Item 1.01 Entry into a Material Definitive Agreement
CHS Inc., a Minnesota corporation (the "Company"), previously announced that on
March 4, 2013 it entered into a Master Agreement (the "Master Agreement") and
related arrangements with ConAgra Foods, Inc., a Delaware corporation
("ConAgra"), Cargill, Incorporated, a Delaware corporation ("Cargill"), and HM
Luxembourg, a Luxembourg Société à responsabilité limitée, pursuant to which the
Company, ConAgra and Cargill (the "Owners") agreed to form a joint venture to be
known as Ardent Mills. Ardent Mills combines the North American flour milling
operations and related businesses operated through the ConAgra Mills division of
ConAgra, with the Horizon Milling joint venture of the Company and Cargill.

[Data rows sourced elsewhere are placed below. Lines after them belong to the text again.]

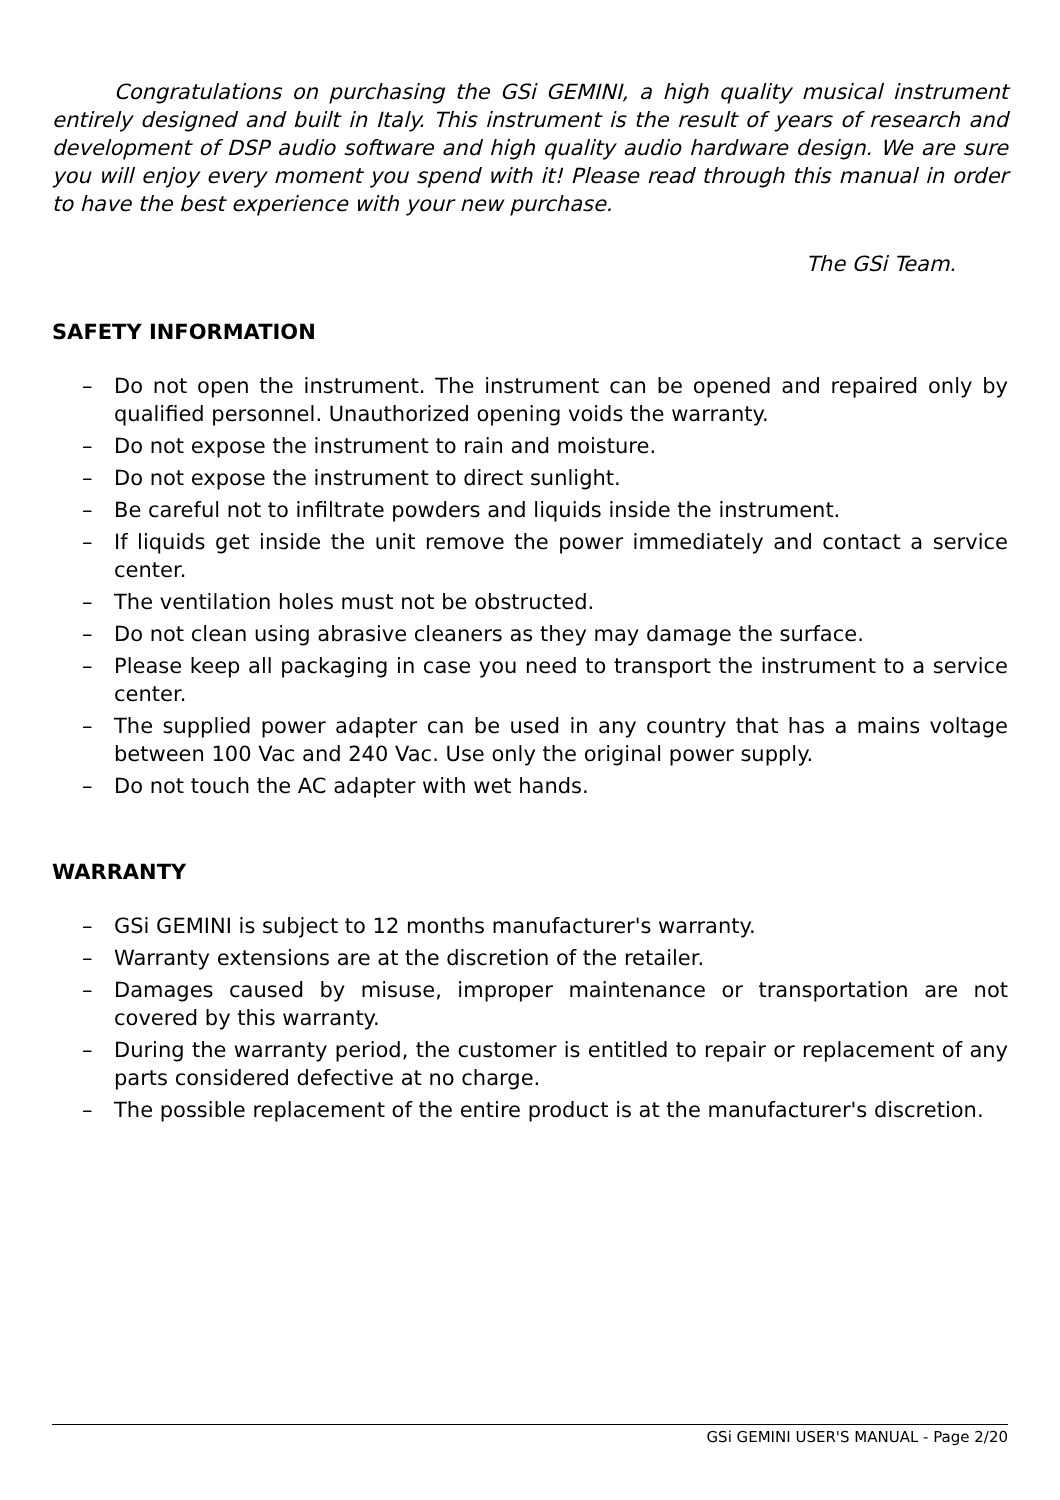Congratulations on purchasing the GSi GEMINI, a high quality musical instrument entirely designed and built in Italy. This instrument is the result of years of research and development of DSP audio software and high quality audio hardware design. We are sure you will enjoy every moment you spend with it! Please read through this manual in order to have the best experience with your new purchase.
The GSi Team.
SAFETY INFORMATION
– Do not open the instrument. The instrument can be opened and repaired only by qualified personnel. Unauthorized opening voids the warranty.
– Do not expose the instrument to rain and moisture.
– Do not expose the instrument to direct sunlight.
– Be careful not to infiltrate powders and liquids inside the instrument.
– If liquids get inside the unit remove the power immediately and contact a service center.
– The ventilation holes must not be obstructed.
– Do not clean using abrasive cleaners as they may damage the surface.
– Please keep all packaging in case you need to transport the instrument to a service center.
– The supplied power adapter can be used in any country that has a mains voltage between 100 Vac and 240 Vac. Use only the original power supply.
– Do not touch the AC adapter with wet hands.
WARRANTY
– GSi GEMINI is subject to 12 months manufacturer's warranty.
– Warranty extensions are at the discretion of the retailer.
– Damages caused by misuse, improper maintenance or transportation are not covered by this warranty.
– During the warranty period, the customer is entitled to repair or replacement of any parts considered defective at no charge.
– The possible replacement of the entire product is at the manufacturer's discretion.
GSi GEMINI USER'S MANUAL - Page 2/20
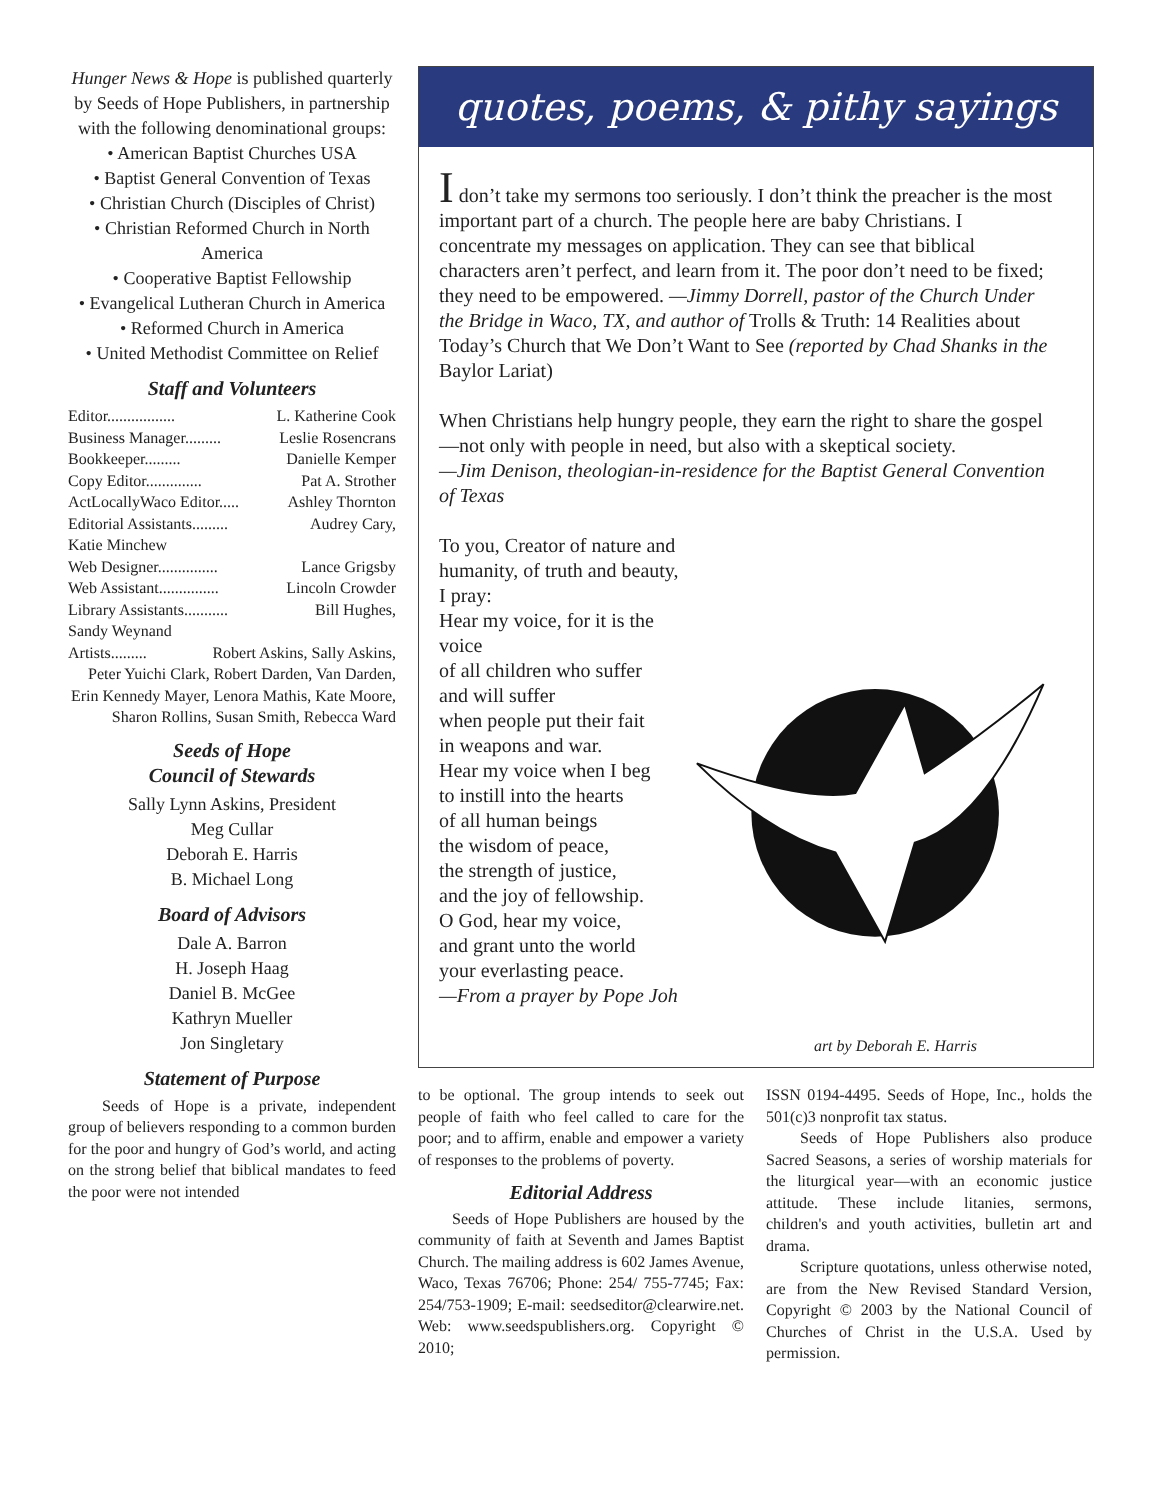Hunger News & Hope is published quarterly by Seeds of Hope Publishers, in partnership with the following denominational groups:
• American Baptist Churches USA
• Baptist General Convention of Texas
• Christian Church (Disciples of Christ)
• Christian Reformed Church in North America
• Cooperative Baptist Fellowship
• Evangelical Lutheran Church in America
• Reformed Church in America
• United Methodist Committee on Relief
Staff and Volunteers
Editor................. L. Katherine Cook
Business Manager......... Leslie Rosencrans
Bookkeeper......... Danielle Kemper
Copy Editor.............. Pat A. Strother
ActLocallyWaco Editor..... Ashley Thornton
Editorial Assistants......... Audrey Cary,
Katie Minchew
Web Designer............... Lance Grigsby
Web Assistant............... Lincoln Crowder
Library Assistants........... Bill Hughes,
Sandy Weynand
Artists......... Robert Askins, Sally Askins,
Peter Yuichi Clark, Robert Darden, Van Darden, Erin Kennedy Mayer, Lenora Mathis, Kate Moore, Sharon Rollins, Susan Smith, Rebecca Ward
Seeds of Hope
Council of Stewards
Sally Lynn Askins, President
Meg Cullar
Deborah E. Harris
B. Michael Long
Board of Advisors
Dale A. Barron
H. Joseph Haag
Daniel B. McGee
Kathryn Mueller
Jon Singletary
Statement of Purpose
Seeds of Hope is a private, independent group of believers responding to a common burden for the poor and hungry of God’s world, and acting on the strong belief that biblical mandates to feed the poor were not intended
quotes, poems, & pithy sayings
I don’t take my sermons too seriously. I don’t think the preacher is the most important part of a church. The people here are baby Christians. I concentrate my messages on application. They can see that biblical characters aren’t perfect, and learn from it. The poor don’t need to be fixed; they need to be empowered. —Jimmy Dorrell, pastor of the Church Under the Bridge in Waco, TX, and author of Trolls & Truth: 14 Realities about Today’s Church that We Don’t Want to See (reported by Chad Shanks in the Baylor Lariat)
When Christians help hungry people, they earn the right to share the gospel—not only with people in need, but also with a skeptical society.
—Jim Denison, theologian-in-residence for the Baptist General Convention of Texas
To you, Creator of nature and humanity, of truth and beauty, I pray:
Hear my voice, for it is the voice
of all children who suffer
and will suffer
when people put their fait
in weapons and war.
Hear my voice when I beg
to instill into the hearts
of all human beings
the wisdom of peace,
the strength of justice,
and the joy of fellowship.
O God, hear my voice,
and grant unto the world
your everlasting peace.
—From a prayer by Pope Joh
art by Deborah E. Harris
to be optional. The group intends to seek out people of faith who feel called to care for the poor; and to affirm, enable and empower a variety of responses to the problems of poverty.
Editorial Address
Seeds of Hope Publishers are housed by the community of faith at Seventh and James Baptist Church. The mailing address is 602 James Avenue, Waco, Texas 76706; Phone: 254/ 755-7745; Fax: 254/753-1909; E-mail: seedseditor@clearwire.net. Web: www.seedspublishers.org. Copyright © 2010;
ISSN 0194-4495. Seeds of Hope, Inc., holds the 501(c)3 nonprofit tax status.
Seeds of Hope Publishers also produce Sacred Seasons, a series of worship materials for the liturgical year—with an economic justice attitude. These include litanies, sermons, children's and youth activities, bulletin art and drama.
Scripture quotations, unless otherwise noted, are from the New Revised Standard Version, Copyright © 2003 by the National Council of Churches of Christ in the U.S.A. Used by permission.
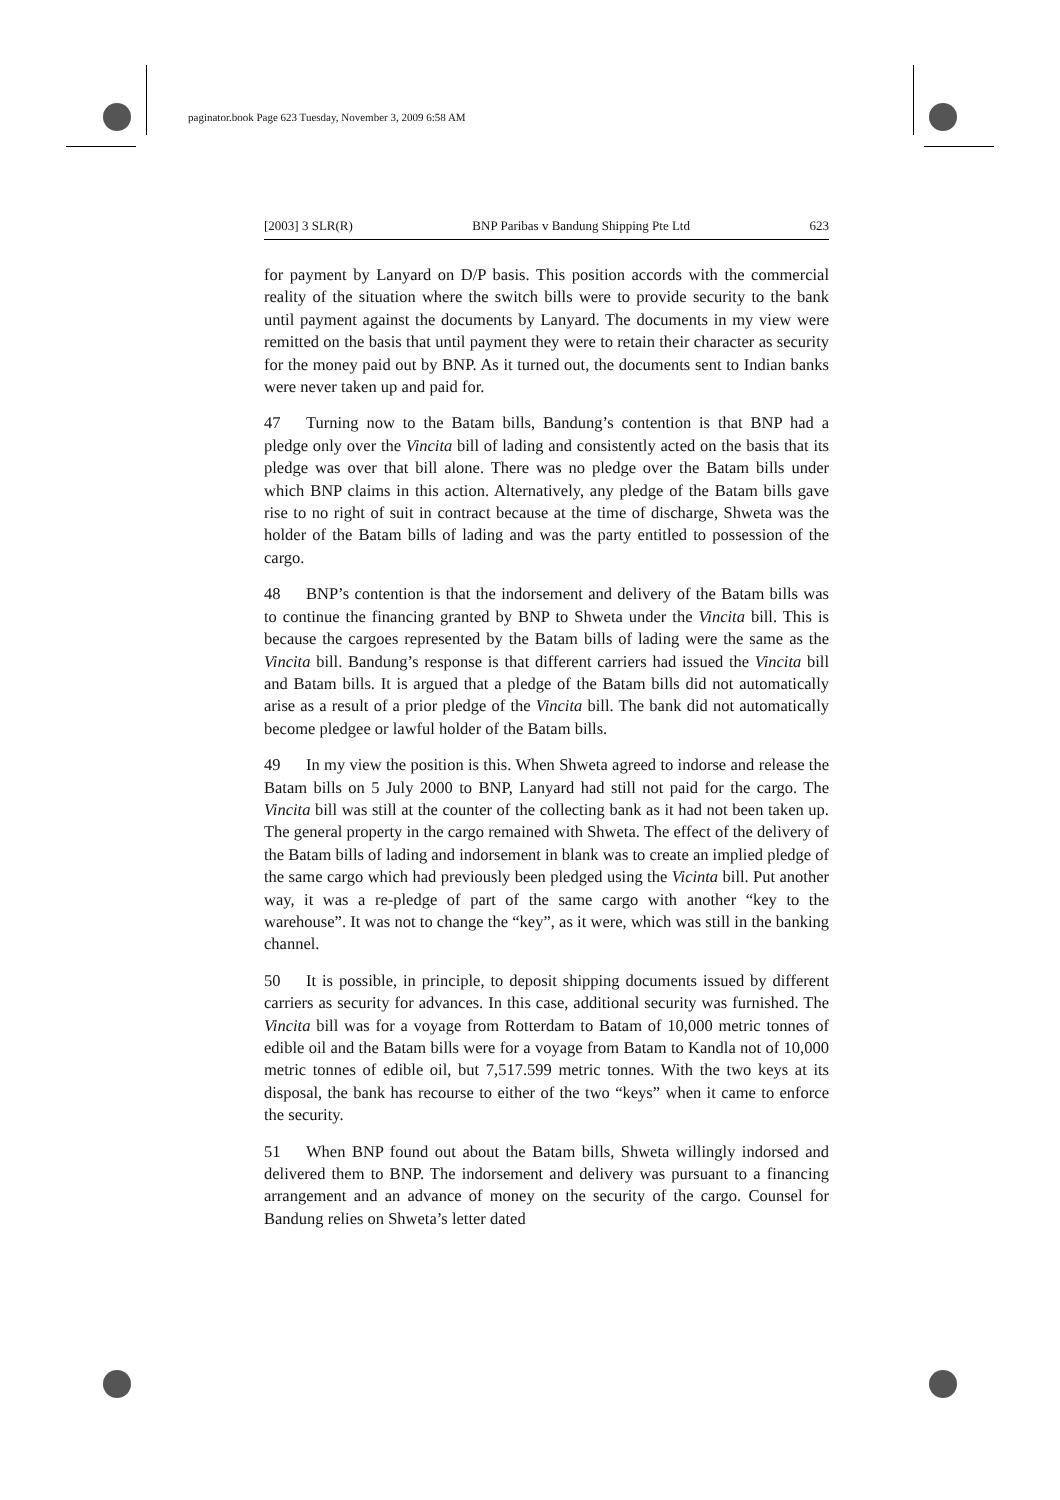paginator.book Page 623 Tuesday, November 3, 2009 6:58 AM
[2003] 3 SLR(R) BNP Paribas v Bandung Shipping Pte Ltd 623
for payment by Lanyard on D/P basis. This position accords with the commercial reality of the situation where the switch bills were to provide security to the bank until payment against the documents by Lanyard. The documents in my view were remitted on the basis that until payment they were to retain their character as security for the money paid out by BNP. As it turned out, the documents sent to Indian banks were never taken up and paid for.
47 Turning now to the Batam bills, Bandung’s contention is that BNP had a pledge only over the Vincita bill of lading and consistently acted on the basis that its pledge was over that bill alone. There was no pledge over the Batam bills under which BNP claims in this action. Alternatively, any pledge of the Batam bills gave rise to no right of suit in contract because at the time of discharge, Shweta was the holder of the Batam bills of lading and was the party entitled to possession of the cargo.
48 BNP’s contention is that the indorsement and delivery of the Batam bills was to continue the financing granted by BNP to Shweta under the Vincita bill. This is because the cargoes represented by the Batam bills of lading were the same as the Vincita bill. Bandung’s response is that different carriers had issued the Vincita bill and Batam bills. It is argued that a pledge of the Batam bills did not automatically arise as a result of a prior pledge of the Vincita bill. The bank did not automatically become pledgee or lawful holder of the Batam bills.
49 In my view the position is this. When Shweta agreed to indorse and release the Batam bills on 5 July 2000 to BNP, Lanyard had still not paid for the cargo. The Vincita bill was still at the counter of the collecting bank as it had not been taken up. The general property in the cargo remained with Shweta. The effect of the delivery of the Batam bills of lading and indorsement in blank was to create an implied pledge of the same cargo which had previously been pledged using the Vicinta bill. Put another way, it was a re-pledge of part of the same cargo with another “key to the warehouse”. It was not to change the “key”, as it were, which was still in the banking channel.
50 It is possible, in principle, to deposit shipping documents issued by different carriers as security for advances. In this case, additional security was furnished. The Vincita bill was for a voyage from Rotterdam to Batam of 10,000 metric tonnes of edible oil and the Batam bills were for a voyage from Batam to Kandla not of 10,000 metric tonnes of edible oil, but 7,517.599 metric tonnes. With the two keys at its disposal, the bank has recourse to either of the two “keys” when it came to enforce the security.
51 When BNP found out about the Batam bills, Shweta willingly indorsed and delivered them to BNP. The indorsement and delivery was pursuant to a financing arrangement and an advance of money on the security of the cargo. Counsel for Bandung relies on Shweta’s letter dated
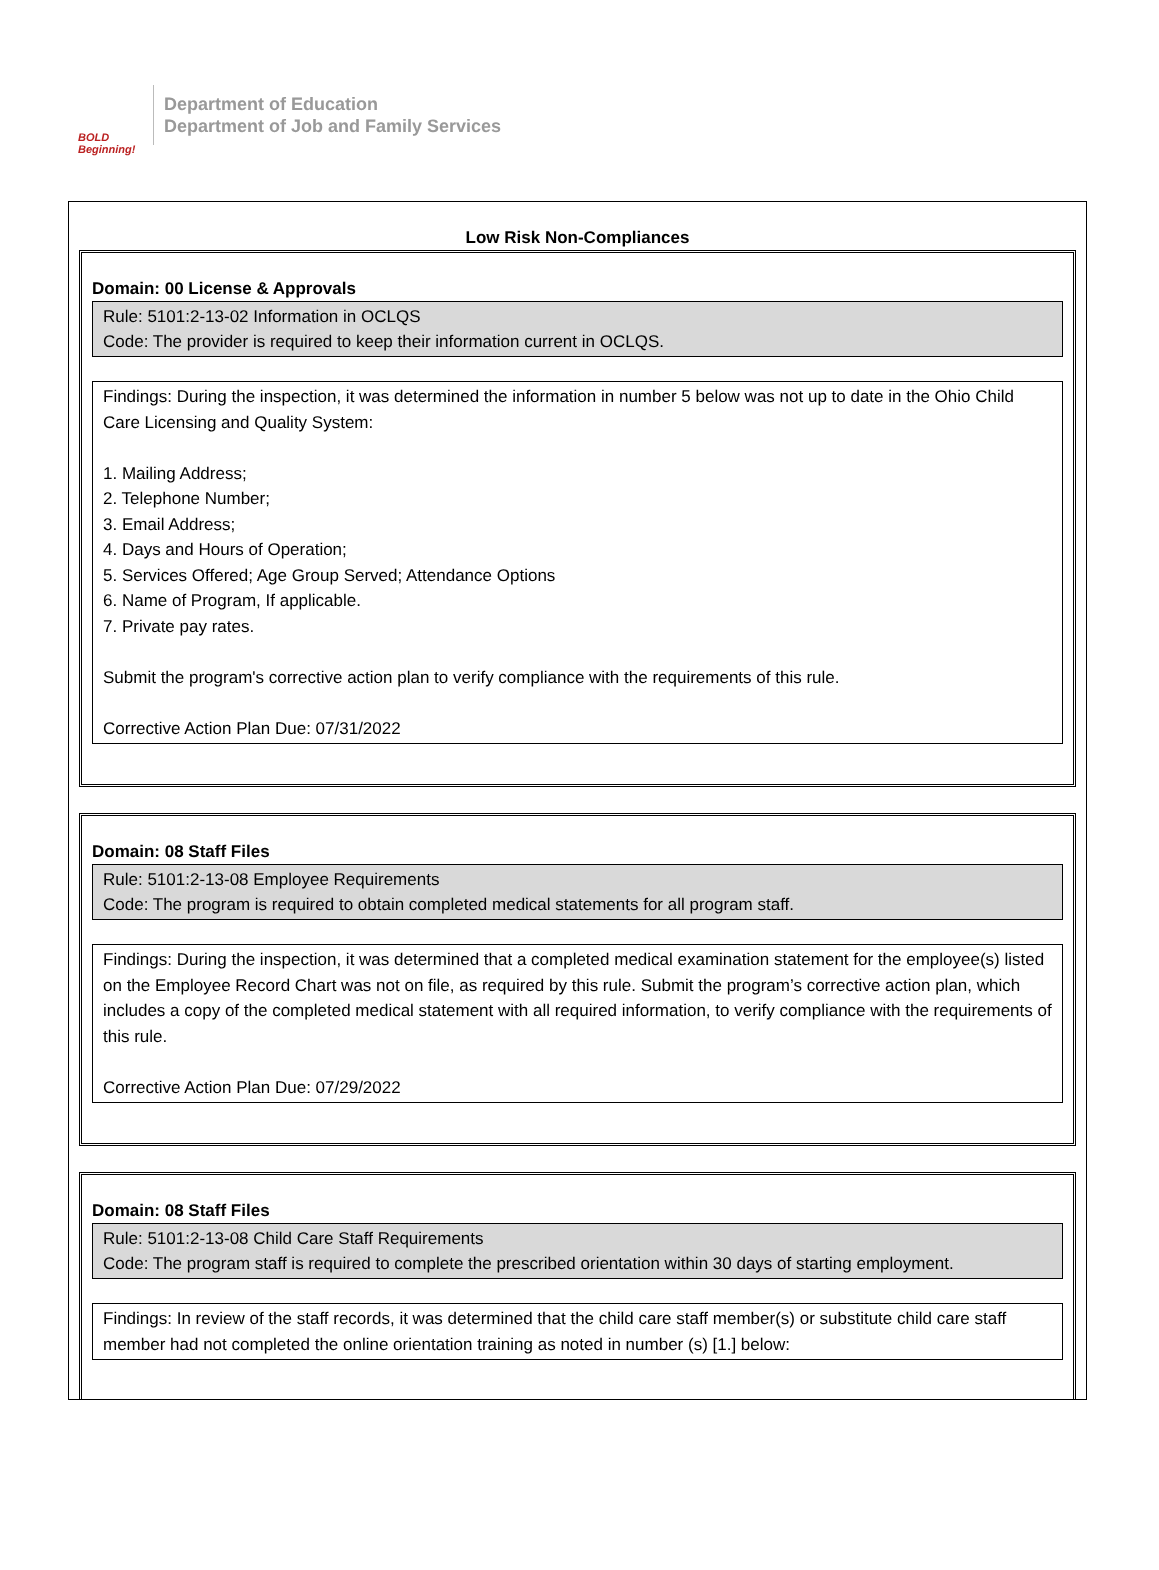BOLD Beginning!
Department of Education
Department of Job and Family Services
Low Risk Non-Compliances
Domain: 00 License & Approvals
Rule: 5101:2-13-02 Information in OCLQS
Code: The provider is required to keep their information current in OCLQS.
Findings: During the inspection, it was determined the information in number 5 below was not up to date in the Ohio Child Care Licensing and Quality System:
1. Mailing Address;
2. Telephone Number;
3. Email Address;
4. Days and Hours of Operation;
5. Services Offered; Age Group Served; Attendance Options
6. Name of Program, If applicable.
7. Private pay rates.
Submit the program's corrective action plan to verify compliance with the requirements of this rule.
Corrective Action Plan Due: 07/31/2022
Domain: 08 Staff Files
Rule: 5101:2-13-08 Employee Requirements
Code: The program is required to obtain completed medical statements for all program staff.
Findings: During the inspection, it was determined that a completed medical examination statement for the employee(s) listed on the Employee Record Chart was not on file, as required by this rule. Submit the program’s corrective action plan, which includes a copy of the completed medical statement with all required information, to verify compliance with the requirements of this rule.
Corrective Action Plan Due: 07/29/2022
Domain: 08 Staff Files
Rule: 5101:2-13-08 Child Care Staff Requirements
Code: The program staff is required to complete the prescribed orientation within 30 days of starting employment.
Findings: In review of the staff records, it was determined that the child care staff member(s) or substitute child care staff member had not completed the online orientation training as noted in number (s) [1.] below:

On May 25, 2014, the Company, ConAgra and Cargill entered into an amendment
(the "Amendment") to the Master Agreement. As previously disclosed, the Owners
expected to divest four flour milling facilities: Horizon Milling's Los
Angeles, California, mill; and ConAgra Mills' Oakland, California, Saginaw,
Texas, and New Prague, Minnesota, mills, prior to, or simultaneous with, the
closing of the Ardent Mills transaction as a condition to an agreement with the
U.S. Department of Justice related to the formation of the Ardent Mills joint
venture. These divestitures have been completed. The Amendment, among other
matters, (i) provides for the divestiture of these four flour milling facilities
and (ii) generally ensures that the proceeds to be received by the Owners,
indemnification provisions and other benefits and burdens allocated among the
Owners in the Master Agreement are adjusted to account for such divestitures.
As noted above, the Company previously formed the Horizon Milling joint venture
with Cargill. In addition, the Company conducts a portion of its grain marketing
operations through TEMCO, LLC, a 50% joint venture with Cargill.
Item 8.01 Other Events
On May 29, 2014, the Company and the other Owners completed the formation of the
previously announced Ardent Mills joint venture. In connection with the closing
of the joint venture, the Company received a 12% ownership interest in the joint
venture as well as a cash distribution of approximately $116.5 million, before
taxes and other closing costs.
Pursuant to the requirements of the Securities Exchange Act of 1934, the
registrant has duly caused this report to be signed on its behalf by the
undersigned hereunto duly authorized.